I am getting ready to insulate the cathedral ceiling of my new sunroom here in New England. I have researched airflow baffles that need to be installed between the roof deck and the fiberglass insulation for proper roof venting. I have decided on a product made of PVC. PVC will not allow moisture to escape into the baffle airflow space when—not if—it gets into the fiberglass insulation space. Some manufacturers’ instructions call for a 2-in. space between the butt ends of each baffle so some insulation is exposed to the airflow, but not enough to clog the airway. Is this enough space to guarantee that no moisture will be trapped in the insulation and void the R-value of the product?
—Brad via email
Michael Maines, a designer and builder in Palermo, Maine, replies: While the most popular insulation baffles, made from expanded polystyrene, allow vapor to pass through, you are correct that PVC will block moisture. In cold climates, including zones 5 to 7 in New England, vapor drive is almost always from interior to exterior; some moisture will find its way to the insulation baffle, so it’s good to consider what happens when it does.
Fortunately, in most cases the small amount of moisture that makes its way to the baffle can be safely absorbed by the rafter and harmlessly released when the roof heats up in the summer. As long as the rate of wetting is lower than the rate of drying, there should be no problems. But there are a few things to consider.
Air leaks carry (and deposit) a lot more water vapor than the amount that moves through solid materials via diffusion, so it’s important to have at least one continuous air-control layer in your assembly. It can be drywall, but any penetrations such as ceiling lights need to be carefully detailed. The ridge area of cathedral ceilings is especially vulnerable to air leaks and resulting condensation and rot, so take extra care in that location.

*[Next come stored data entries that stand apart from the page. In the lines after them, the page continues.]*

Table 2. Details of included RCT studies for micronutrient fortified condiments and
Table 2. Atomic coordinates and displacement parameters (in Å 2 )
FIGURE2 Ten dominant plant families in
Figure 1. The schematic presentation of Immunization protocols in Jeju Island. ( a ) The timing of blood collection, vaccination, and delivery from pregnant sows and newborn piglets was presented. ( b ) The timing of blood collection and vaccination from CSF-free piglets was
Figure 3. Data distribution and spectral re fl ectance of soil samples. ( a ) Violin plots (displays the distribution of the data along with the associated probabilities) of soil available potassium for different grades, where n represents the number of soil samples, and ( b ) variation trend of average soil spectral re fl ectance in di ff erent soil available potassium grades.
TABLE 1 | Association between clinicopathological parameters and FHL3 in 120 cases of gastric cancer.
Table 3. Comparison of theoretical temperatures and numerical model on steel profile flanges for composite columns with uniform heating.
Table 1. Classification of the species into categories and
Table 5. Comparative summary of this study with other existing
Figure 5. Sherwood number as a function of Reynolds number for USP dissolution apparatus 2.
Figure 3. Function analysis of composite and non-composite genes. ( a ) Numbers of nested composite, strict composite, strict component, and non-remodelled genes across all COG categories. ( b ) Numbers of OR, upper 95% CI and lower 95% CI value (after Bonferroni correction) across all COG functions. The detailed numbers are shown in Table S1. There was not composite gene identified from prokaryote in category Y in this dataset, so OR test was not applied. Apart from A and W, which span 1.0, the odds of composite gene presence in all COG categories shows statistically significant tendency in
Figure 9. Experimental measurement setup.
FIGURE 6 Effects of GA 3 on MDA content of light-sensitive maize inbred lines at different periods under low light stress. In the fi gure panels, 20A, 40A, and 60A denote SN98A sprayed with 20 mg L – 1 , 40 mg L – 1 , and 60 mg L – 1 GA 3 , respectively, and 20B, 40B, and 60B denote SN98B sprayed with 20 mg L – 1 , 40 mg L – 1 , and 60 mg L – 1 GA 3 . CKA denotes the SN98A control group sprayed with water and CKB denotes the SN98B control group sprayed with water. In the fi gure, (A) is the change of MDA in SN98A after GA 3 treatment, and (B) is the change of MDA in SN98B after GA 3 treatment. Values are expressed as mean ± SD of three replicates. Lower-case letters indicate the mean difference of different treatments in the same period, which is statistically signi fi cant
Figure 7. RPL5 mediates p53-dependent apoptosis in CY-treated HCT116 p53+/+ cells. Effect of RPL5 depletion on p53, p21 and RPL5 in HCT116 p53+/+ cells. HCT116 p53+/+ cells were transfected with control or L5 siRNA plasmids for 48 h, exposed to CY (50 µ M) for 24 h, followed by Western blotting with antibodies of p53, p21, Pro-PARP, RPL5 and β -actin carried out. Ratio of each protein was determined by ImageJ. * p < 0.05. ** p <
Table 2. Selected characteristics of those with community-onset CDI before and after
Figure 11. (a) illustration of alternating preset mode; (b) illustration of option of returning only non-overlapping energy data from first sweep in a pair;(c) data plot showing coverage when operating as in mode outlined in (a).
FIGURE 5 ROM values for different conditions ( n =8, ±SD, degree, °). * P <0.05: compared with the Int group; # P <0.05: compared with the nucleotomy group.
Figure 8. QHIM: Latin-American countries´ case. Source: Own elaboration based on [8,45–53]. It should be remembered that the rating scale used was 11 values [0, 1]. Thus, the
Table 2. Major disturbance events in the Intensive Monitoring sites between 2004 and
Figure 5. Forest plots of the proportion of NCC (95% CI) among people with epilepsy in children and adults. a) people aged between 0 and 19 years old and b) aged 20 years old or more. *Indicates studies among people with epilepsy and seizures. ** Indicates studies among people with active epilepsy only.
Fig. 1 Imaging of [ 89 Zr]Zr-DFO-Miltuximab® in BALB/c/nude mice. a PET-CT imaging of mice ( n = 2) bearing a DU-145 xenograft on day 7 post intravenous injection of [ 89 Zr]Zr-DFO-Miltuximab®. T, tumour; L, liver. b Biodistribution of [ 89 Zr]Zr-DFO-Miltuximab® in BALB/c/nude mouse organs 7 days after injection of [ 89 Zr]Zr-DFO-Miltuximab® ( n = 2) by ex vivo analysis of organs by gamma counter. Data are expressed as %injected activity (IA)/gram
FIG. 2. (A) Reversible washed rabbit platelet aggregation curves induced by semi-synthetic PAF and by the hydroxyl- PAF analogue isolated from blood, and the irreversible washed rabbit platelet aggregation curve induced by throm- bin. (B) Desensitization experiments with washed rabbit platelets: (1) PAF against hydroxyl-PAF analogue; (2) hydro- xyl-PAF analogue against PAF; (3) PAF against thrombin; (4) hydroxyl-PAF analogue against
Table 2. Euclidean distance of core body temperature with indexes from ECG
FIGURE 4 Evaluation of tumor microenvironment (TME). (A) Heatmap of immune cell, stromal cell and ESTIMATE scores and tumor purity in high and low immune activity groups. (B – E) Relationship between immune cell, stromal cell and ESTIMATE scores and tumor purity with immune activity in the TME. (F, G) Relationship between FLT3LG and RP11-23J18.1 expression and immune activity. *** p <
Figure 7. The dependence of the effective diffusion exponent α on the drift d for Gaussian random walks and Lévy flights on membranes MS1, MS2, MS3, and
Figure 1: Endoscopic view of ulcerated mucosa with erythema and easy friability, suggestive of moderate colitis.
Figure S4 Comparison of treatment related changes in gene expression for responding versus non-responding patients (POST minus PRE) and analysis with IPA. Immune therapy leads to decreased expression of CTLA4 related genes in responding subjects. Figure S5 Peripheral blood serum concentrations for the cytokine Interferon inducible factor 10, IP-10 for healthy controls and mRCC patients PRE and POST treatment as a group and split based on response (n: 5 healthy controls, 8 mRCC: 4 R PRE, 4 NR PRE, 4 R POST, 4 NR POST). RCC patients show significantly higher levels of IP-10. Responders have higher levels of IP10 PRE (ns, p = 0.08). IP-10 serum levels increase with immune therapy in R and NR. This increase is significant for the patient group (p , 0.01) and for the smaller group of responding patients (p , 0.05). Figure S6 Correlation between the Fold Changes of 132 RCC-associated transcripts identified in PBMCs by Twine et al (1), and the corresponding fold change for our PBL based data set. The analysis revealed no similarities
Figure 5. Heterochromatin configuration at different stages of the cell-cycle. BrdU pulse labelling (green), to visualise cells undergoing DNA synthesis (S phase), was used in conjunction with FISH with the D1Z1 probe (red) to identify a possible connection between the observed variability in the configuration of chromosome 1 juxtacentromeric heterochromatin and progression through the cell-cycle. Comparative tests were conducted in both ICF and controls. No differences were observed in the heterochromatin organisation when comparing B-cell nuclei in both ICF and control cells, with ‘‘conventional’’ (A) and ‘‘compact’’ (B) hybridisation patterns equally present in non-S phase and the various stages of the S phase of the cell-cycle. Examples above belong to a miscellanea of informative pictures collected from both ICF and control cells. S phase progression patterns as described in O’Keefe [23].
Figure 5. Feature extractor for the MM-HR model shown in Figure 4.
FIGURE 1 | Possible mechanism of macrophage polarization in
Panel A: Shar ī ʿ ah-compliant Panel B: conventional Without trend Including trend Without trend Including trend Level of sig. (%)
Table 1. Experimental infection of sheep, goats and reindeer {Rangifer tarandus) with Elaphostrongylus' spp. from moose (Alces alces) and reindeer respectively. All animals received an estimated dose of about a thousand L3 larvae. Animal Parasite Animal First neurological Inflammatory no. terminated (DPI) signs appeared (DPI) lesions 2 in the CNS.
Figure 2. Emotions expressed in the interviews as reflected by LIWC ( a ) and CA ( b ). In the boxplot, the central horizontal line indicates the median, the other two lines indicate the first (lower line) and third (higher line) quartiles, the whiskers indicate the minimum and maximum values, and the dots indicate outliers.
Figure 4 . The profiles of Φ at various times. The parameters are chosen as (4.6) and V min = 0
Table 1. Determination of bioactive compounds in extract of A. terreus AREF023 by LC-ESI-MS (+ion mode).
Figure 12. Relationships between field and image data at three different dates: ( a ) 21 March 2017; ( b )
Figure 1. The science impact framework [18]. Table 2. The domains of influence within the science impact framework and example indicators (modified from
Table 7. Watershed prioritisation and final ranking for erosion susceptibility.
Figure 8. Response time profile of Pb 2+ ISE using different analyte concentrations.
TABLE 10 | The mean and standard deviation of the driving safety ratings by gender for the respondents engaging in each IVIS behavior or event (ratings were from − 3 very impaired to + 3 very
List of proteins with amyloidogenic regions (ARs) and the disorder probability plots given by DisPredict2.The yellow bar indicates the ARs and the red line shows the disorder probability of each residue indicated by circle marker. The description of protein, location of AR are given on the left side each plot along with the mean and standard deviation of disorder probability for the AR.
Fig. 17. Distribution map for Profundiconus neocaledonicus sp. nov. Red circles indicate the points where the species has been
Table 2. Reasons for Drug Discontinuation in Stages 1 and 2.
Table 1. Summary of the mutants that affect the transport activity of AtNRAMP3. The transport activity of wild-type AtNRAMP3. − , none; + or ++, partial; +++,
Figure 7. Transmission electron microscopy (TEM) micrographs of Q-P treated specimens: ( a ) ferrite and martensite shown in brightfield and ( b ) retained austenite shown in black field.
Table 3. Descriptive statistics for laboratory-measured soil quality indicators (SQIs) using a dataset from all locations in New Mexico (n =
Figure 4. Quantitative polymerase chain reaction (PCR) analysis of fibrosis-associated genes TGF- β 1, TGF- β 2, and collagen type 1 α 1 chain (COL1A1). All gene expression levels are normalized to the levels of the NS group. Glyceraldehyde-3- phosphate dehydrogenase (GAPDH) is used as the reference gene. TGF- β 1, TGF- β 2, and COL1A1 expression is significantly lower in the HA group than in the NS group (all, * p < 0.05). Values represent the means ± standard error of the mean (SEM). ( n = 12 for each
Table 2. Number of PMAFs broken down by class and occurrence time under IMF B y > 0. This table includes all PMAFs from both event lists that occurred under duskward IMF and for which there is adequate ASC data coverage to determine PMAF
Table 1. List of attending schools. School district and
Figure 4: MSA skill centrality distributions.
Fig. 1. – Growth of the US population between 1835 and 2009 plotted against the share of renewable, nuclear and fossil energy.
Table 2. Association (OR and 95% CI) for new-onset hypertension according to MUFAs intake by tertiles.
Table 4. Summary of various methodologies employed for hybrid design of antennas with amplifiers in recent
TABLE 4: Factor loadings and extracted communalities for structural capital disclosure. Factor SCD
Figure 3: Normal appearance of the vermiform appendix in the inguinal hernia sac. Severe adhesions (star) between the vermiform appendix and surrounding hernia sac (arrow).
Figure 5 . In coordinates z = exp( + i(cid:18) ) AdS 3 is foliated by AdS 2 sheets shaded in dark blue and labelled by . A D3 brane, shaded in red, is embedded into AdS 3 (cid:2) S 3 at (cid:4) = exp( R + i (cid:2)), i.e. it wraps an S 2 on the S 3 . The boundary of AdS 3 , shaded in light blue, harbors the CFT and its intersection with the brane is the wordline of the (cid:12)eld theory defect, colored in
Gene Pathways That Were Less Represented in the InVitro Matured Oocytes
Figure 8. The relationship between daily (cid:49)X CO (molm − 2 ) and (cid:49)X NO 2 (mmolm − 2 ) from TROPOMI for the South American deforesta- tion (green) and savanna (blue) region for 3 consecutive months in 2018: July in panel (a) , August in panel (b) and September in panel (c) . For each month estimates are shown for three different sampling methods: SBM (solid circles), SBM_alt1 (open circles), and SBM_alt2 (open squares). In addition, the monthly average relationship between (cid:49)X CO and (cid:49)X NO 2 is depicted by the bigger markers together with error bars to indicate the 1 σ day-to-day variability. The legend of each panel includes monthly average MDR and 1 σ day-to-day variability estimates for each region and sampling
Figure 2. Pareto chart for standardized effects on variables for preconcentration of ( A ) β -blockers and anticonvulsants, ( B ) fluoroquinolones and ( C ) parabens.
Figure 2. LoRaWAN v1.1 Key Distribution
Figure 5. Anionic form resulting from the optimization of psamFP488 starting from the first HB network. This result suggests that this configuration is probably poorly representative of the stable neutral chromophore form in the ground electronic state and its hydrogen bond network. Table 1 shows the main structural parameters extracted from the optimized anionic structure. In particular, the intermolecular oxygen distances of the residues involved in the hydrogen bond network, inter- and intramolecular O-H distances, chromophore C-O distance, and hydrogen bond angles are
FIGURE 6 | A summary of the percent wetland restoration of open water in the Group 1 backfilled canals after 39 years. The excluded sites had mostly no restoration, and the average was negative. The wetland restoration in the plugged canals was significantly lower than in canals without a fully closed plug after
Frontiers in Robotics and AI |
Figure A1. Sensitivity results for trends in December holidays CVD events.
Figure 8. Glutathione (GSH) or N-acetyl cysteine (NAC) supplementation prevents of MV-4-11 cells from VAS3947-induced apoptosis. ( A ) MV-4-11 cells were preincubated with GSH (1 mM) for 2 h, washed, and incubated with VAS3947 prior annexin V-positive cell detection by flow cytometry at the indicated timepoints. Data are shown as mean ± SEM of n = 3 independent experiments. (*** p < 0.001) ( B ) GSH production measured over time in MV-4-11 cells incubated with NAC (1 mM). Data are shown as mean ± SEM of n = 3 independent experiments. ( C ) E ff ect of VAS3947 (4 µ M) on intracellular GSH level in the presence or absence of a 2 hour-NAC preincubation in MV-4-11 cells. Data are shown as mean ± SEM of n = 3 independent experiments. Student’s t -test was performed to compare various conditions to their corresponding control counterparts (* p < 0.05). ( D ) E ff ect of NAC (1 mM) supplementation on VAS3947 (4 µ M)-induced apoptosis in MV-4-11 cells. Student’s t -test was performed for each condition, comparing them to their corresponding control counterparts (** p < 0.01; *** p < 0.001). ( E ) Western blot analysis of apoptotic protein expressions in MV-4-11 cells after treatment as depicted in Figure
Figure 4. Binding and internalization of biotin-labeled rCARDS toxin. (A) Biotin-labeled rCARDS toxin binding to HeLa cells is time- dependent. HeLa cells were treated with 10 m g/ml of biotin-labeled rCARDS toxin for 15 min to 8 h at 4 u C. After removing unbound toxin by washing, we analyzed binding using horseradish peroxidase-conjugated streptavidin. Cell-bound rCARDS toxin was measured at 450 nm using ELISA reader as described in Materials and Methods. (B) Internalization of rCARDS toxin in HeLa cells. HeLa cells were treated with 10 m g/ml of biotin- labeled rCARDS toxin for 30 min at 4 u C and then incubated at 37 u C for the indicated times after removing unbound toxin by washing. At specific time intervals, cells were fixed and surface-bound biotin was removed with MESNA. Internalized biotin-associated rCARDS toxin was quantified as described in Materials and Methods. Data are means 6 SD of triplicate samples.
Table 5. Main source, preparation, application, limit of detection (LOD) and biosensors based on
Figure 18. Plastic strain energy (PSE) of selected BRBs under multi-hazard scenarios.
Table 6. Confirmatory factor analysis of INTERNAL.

Although drywall with latex paint qualifies as the Class III vapor retarder required by building codes in most of New England, you can further reduce the amount of moisture moving via diffusion by installing a variable-permeance membrane at the interior, sometimes called a smart membrane or smart vapor retarder. This membrane can double as an air-control layer, though some brands make it easier than others. The advantage of variable-permeance membranes compared to static membranes like polyethylene sheeting is that in situations where vapor drive is reversed (generally, air-conditioning season), the variable- permeance membrane will allow drying to the interior. You are asking about a sunroom roof—if it’s the kind of sunroom that might have a lot of plants or something else that raises the indoor relative humidity beyond normal levels, I would definitely include a variable-permeance vapor retarder.
Building scientists often recommend making the vent baffles airtight to fight wind-washing—the tendency of moving air to rob R-value from the insulation. The more porous the insulation, the more notable the effect. Dense-pack cellulose and mineral-wool batts are denser and somewhat less prone to wind-washing than are fiberglass batts. Martin Holladay, in his 2015 Green Building Advisor article, “Site- Built Ventilation Baffles for Roofs,” recommends following the Energy Star Homes approach, which calls for air-permeable insulation to be sealed on all six sides. He suggests using tape, sealant, or spray foam to seal the perimeter of each baffle. That’s the opposite of leaving a 2-in. gap between baffles. (Are you sure that’s in the instructions? I’m only familiar with two brands of PVC baffles, AccuVent and SmartBaffle, and neither recommends a gap.)
Although Energy Star says that air-permeable insulation needs to be sealed on all six sides, that is never done in open attics with loose-blown or batt insulation, and it may not be necessary in rafter bays either. But if you don’t air-seal the vent chutes, assume that at least 1 in. to 2 in. of insulation won’t be providing the full R-value. I still would not intentionally leave gaps between baffles; in some conditions the air in the vent space will be carrying a lot of moisture, and you don’t want it deposited on cooler insulation. If you’re in a high-wind zone, in fact, I recommend overlapping the vent chutes shingle-style to drain wind-blown water back to the exterior.
If you’re still not convinced that you won’t have moisture problems, you could follow the advice Holladay provides in his article—make your own baffles of vapor-permeable materials such as thin EPS or fiberboard installed in an “airtight manner,” which he notes is especially important for cathedral ceilings.